U.S. banks aren't likely to institute money-transfer delays. "The idea of a 24-hour delay would break my rule of convenience and value," says Rodney Chard, executive VP at Whitney National Bank and chairman of a working group on account-to-account transfers run by BITS, a banking technology group. Among the security mechanisms that the BITS working group is considering are universal payment-identification codes, a pseudo account number that banks assign to mask the actual account number.
Whitney National Bank has been willing to sacrifice some convenience for security. It lets customers open accounts online but requires them to go to a branch to complete the process. "If you open accounts with people you can't see, you're asking for trouble," Chard says.

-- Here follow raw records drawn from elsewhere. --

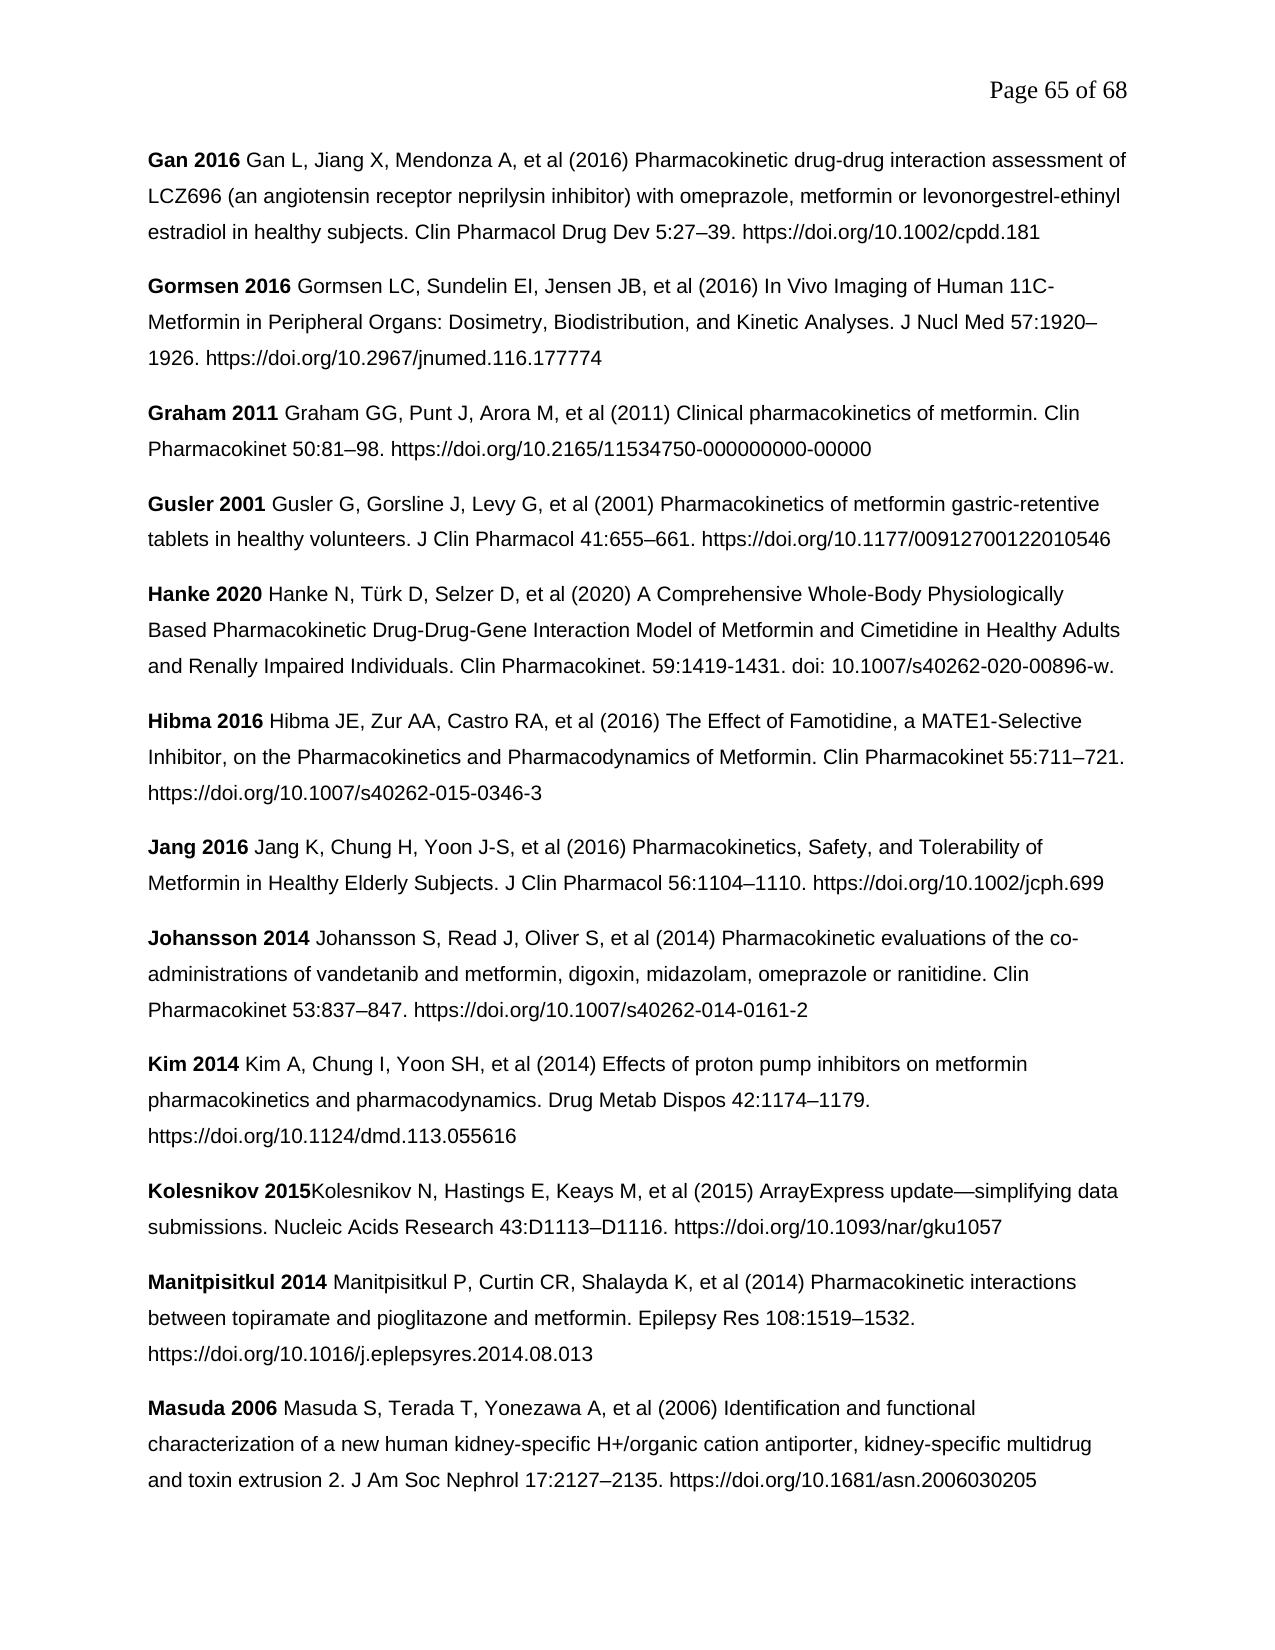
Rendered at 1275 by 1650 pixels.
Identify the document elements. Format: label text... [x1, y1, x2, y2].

text Hanke 2020 Hanke N, Türk D, Selzer D, et al (2020) A Comprehensive Whole-Body Physiologically Based Pharmacokinetic Drug-Drug-Gene Interaction Model of Metformin and Cimetidine in Healthy Adults and Renally Impaired Individuals. Clin Pharmacokinet. 59:1419-1431. doi: 10.1007/s40262-020-00896-w. [148, 582, 1127, 678]
text Johansson 2014 Johansson S, Read J, Oliver S, et al (2014) Pharmacokinetic evaluations of the co-administrations of vandetanib and metformin, digoxin, midazolam, omeprazole or ranitidine. Clin Pharmacokinet 53:837–847. https://doi.org/10.1007/s40262-014-0161-2 [148, 926, 1127, 1022]
text Gormsen 2016 Gormsen LC, Sundelin EI, Jensen JB, et al (2016) In Vivo Imaging of Human 11C-Metformin in Peripheral Organs: Dosimetry, Biodistribution, and Kinetic Analyses. J Nucl Med 57:1920–1926. https://doi.org/10.2967/jnumed.116.177774 [148, 274, 1127, 370]
text Manitpisitkul 2014 Manitpisitkul P, Curtin CR, Shalayda K, et al (2014) Pharmacokinetic interactions between topiramate and pioglitazone and metformin. Epilepsy Res 108:1519–1532. https://doi.org/10.1016/j.eplepsyres.2014.08.013 [148, 1269, 1127, 1365]
text Graham 2011 Graham GG, Punt J, Arora M, et al (2011) Clinical pharmacokinetics of metformin. Clin Pharmacokinet 50:81–98. https://doi.org/10.2165/11534750-000000000-00000 [148, 401, 1127, 461]
text Gan 2016 Gan L, Jiang X, Mendonza A, et al (2016) Pharmacokinetic drug-drug interaction assessment of LCZ696 (an angiotensin receptor neprilysin inhibitor) with omeprazole, metformin or levonorgestrel-ethinyl estradiol in healthy subjects. Clin Pharmacol Drug Dev 5:27–39. https://doi.org/10.1002/cpdd.181 [148, 148, 1127, 243]
text Kolesnikov 2015Kolesnikov N, Hastings E, Keays M, et al (2015) ArrayExpress update—simplifying data submissions. Nucleic Acids Research 43:D1113–D1116. https://doi.org/10.1093/nar/gku1057 [148, 1179, 1127, 1239]
text Hibma 2016 Hibma JE, Zur AA, Castro RA, et al (2016) The Effect of Famotidine, a MATE1-Selective Inhibitor, on the Pharmacokinetics and Pharmacodynamics of Metformin. Clin Pharmacokinet 55:711–721. https://doi.org/10.1007/s40262-015-0346-3 [148, 708, 1127, 804]
text Masuda 2006 Masuda S, Terada T, Yonezawa A, et al (2006) Identification and functional characterization of a new human kidney-specific H+/organic cation antiporter, kidney-specific multidrug and toxin extrusion 2. J Am Soc Nephrol 17:2127–2135. https://doi.org/10.1681/asn.2006030205 [148, 1396, 1127, 1492]
text Jang 2016 Jang K, Chung H, Yoon J-S, et al (2016) Pharmacokinetics, Safety, and Tolerability of Metformin in Healthy Elderly Subjects. J Clin Pharmacol 56:1104–1110. https://doi.org/10.1002/jcph.699 [148, 835, 1127, 895]
text Kim 2014 Kim A, Chung I, Yoon SH, et al (2014) Effects of proton pump inhibitors on metformin pharmacokinetics and pharmacodynamics. Drug Metab Dispos 42:1174–1179. https://doi.org/10.1124/dmd.113.055616 [148, 1052, 1127, 1148]
text Gusler 2001 Gusler G, Gorsline J, Levy G, et al (2001) Pharmacokinetics of metformin gastric-retentive tablets in healthy volunteers. J Clin Pharmacol 41:655–661. https://doi.org/10.1177/00912700122010546 [148, 491, 1127, 551]
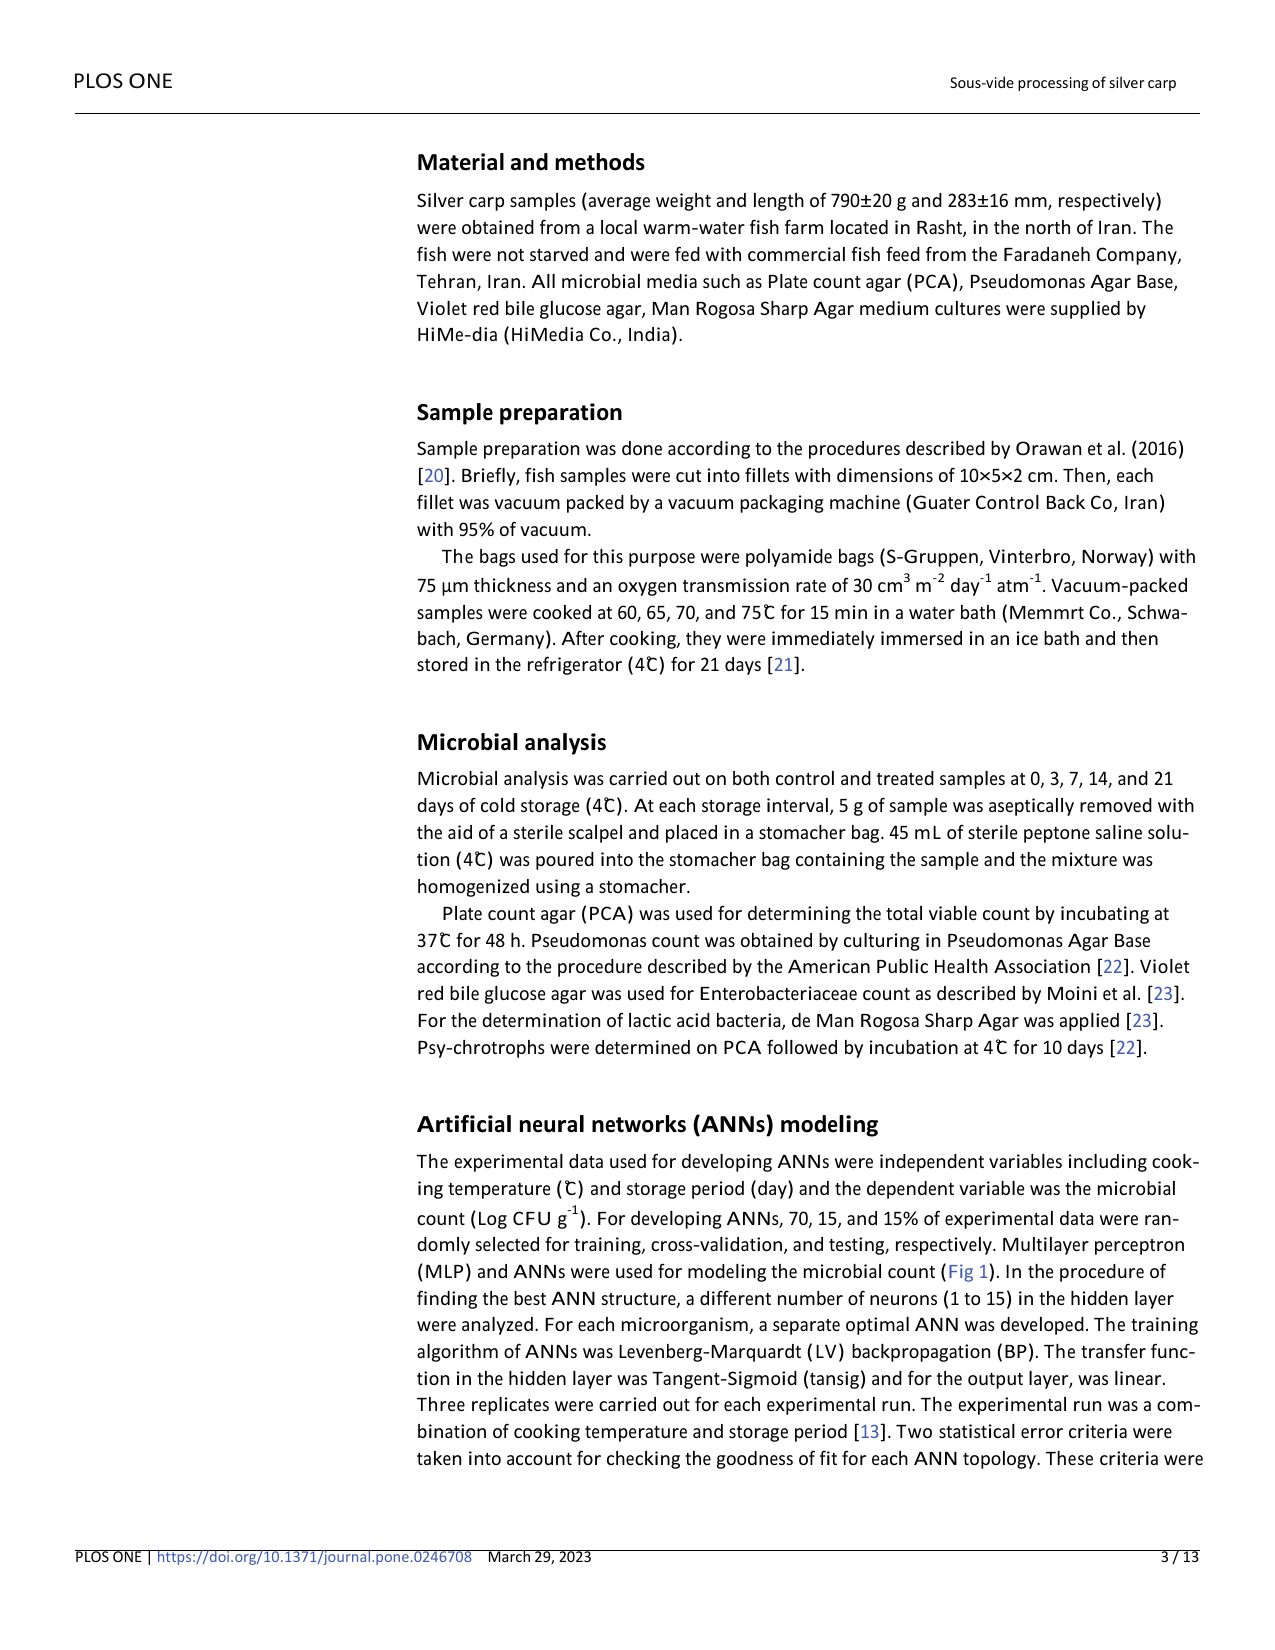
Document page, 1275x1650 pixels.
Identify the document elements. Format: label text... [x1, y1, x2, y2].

text The bags used for this purpose were polyamide bags (S-Gruppen, Vinterbro, Norway) with 75 μm thickness and an oxygen transmission rate of 30 cm3 m-2 day-1 atm-1. Vacuum-packed samples were cooked at 60, 65, 70, and 75˚C for 15 min in a water bath (Memmrt Co., Schwa-bach, Germany). After cooking, they were immediately immersed in an ice bath and then stored in the refrigerator (4˚C) for 21 days [21]. [417, 543, 1197, 677]
text Artificial neural networks (ANNs) modeling [417, 1109, 1202, 1139]
text Microbial analysis was carried out on both control and treated samples at 0, 3, 7, 14, and 21 days of cold storage (4˚C). At each storage interval, 5 g of sample was aseptically removed with the aid of a sterile scalpel and placed in a stomacher bag. 45 mL of sterile peptone saline solu-tion (4˚C) was poured into the stomacher bag containing the sample and the mixture was homogenized using a stomacher. [417, 766, 1201, 899]
text The experimental data used for developing ANNs were independent variables including cook-ing temperature (˚C) and storage period (day) and the dependent variable was the microbial count (Log CFU g-1). For developing ANNs, 70, 15, and 15% of experimental data were ran-domly selected for training, cross-validation, and testing, respectively. Multilayer perceptron (MLP) and ANNs were used for modeling the microbial count (Fig 1). In the procedure of finding the best ANN structure, a different number of neurons (1 to 15) in the hidden layer were analyzed. For each microorganism, a separate optimal ANN was developed. The training algorithm of ANNs was Levenberg-Marquardt (LV) backpropagation (BP). The transfer func-tion in the hidden layer was Tangent-Sigmoid (tansig) and for the output layer, was linear. Three replicates were carried out for each experimental run. The experimental run was a com-bination of cooking temperature and storage period [13]. Two statistical error criteria were taken into account for checking the goodness of fit for each ANN topology. These criteria were [417, 1148, 1204, 1470]
text Plate count agar (PCA) was used for determining the total viable count by incubating at 37˚C for 48 h. Pseudomonas count was obtained by culturing in Pseudomonas Agar Base according to the procedure described by the American Public Health Association [22]. Violet red bile glucose agar was used for Enterobacteriaceae count as described by Moini et al. [23]. For the determination of lactic acid bacteria, de Man Rogosa Sharp Agar was applied [23]. Psy-chrotrophs were determined on PCA followed by incubation at 4˚C for 10 days [22]. [417, 900, 1204, 1060]
text Materialandmethods [417, 147, 1202, 177]
text PLOSONE|https://doi.org/10.1371/journal.pone.0246708 March29,2023 3/13 [75, 1547, 1202, 1567]
text Sample preparation was done according to the procedures described by Orawan et al. (2016) [20]. Briefly, fish samples were cut into fillets with dimensions of 10×5×2 cm. Then, each fillet was vacuum packed by a vacuum packaging machine (Guater Control Back Co, Iran) with 95% of vacuum. [417, 436, 1196, 542]
text Sample preparation [417, 396, 1202, 427]
text Microbial analysis [417, 726, 1202, 757]
text PLOS ONE Sous-videprocessingofsilvercarp [73, 66, 1202, 94]
text Silver carp samples (average weight and length of 790±20 g and 283±16 mm, respectively) were obtained from a local warm-water fish farm located in Rasht, in the north of Iran. The fish were not starved and were fed with commercial fish feed from the Faradaneh Company, Tehran, Iran. All microbial media such as Plate count agar (PCA), Pseudomonas Agar Base, Violet red bile glucose agar, Man Rogosa Sharp Agar medium cultures were supplied by HiMe-dia (HiMedia Co., India). [417, 188, 1204, 347]
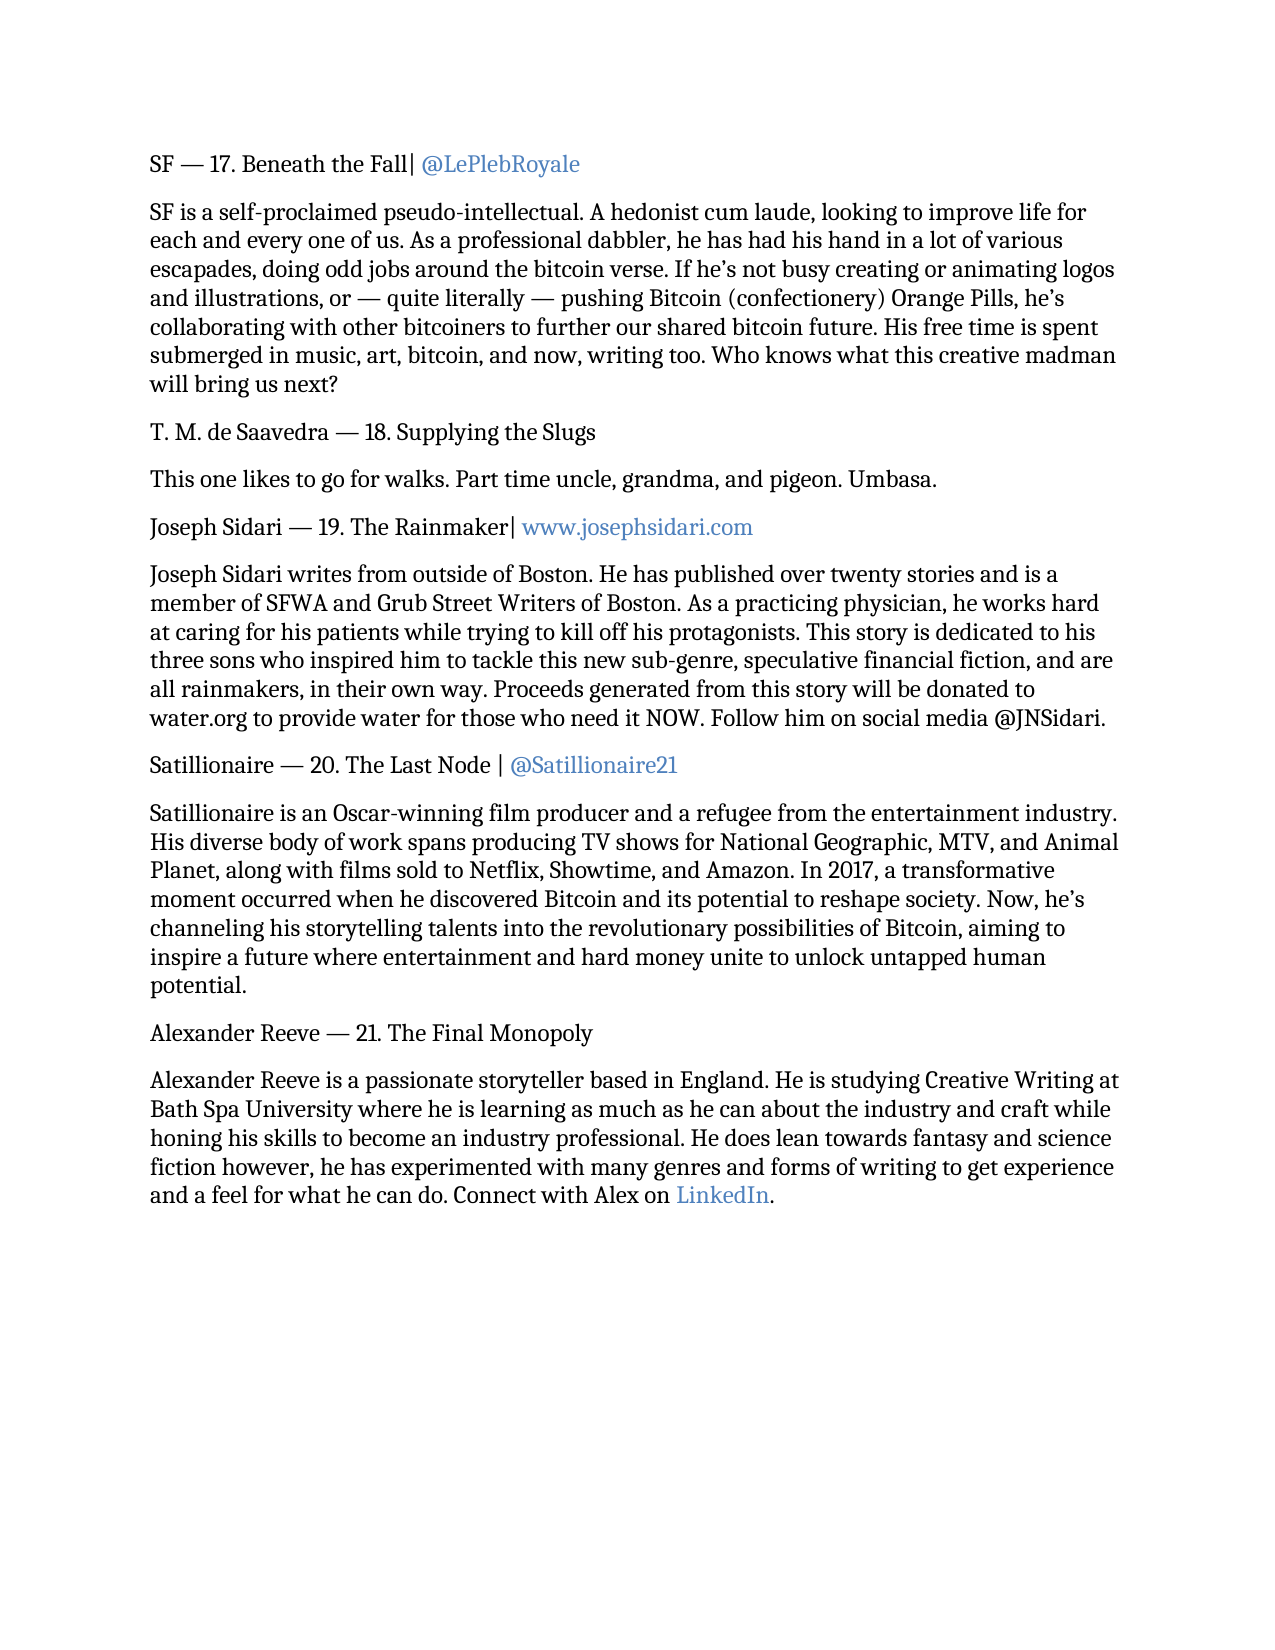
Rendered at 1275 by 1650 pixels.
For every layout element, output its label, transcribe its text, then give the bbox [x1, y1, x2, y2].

Beyond technology, it's tougher business processes, practices, and rules that need attention, says Nick Akerman, a partner specializing in data protection for law firm Dorsey & Whitney LLP. Akerman points to the ChoicePoint Inc. theft earlier this year, in which identity thieves posing as fictitious businesses were granted access to 145,000 customer-data profiles. "They're trying to make the data more secure and make it more difficult for people to get in, but I think that's a myopic view of the situation," he says. Akerman believes more companies should focus on being able to create audit trails for how customer data has been accessed. "If you can figure out who did it, you've got a chance at figuring out how to retrieve it," he says.
Gartner analyst Avivah Litan says most banks also are working on what she describes as background authentication and fraud-detection services. Banks would monitor customers' actions and compare them with historical profile data so they could follow up on unusual behavior, similar to what credit-card companies do. If a customer who always logs on from New York to do isolated transactions a couple of times a month suddenly logs on from California and does 20 transactions in an hour, the service would alert the bank to contact the customer. "Everyone's trying to build that now, because everyone sees it as the Holy Grail in protecting against fraud," Litan says.
And unlike in the past when banks were wary of the cost or customer backlash from adopting security technologies, steps like the one Bank of America is taking will be swiftly copied across the financial-services industry, Litan predicts. "They're finally waking up and realizing they have a really big problem."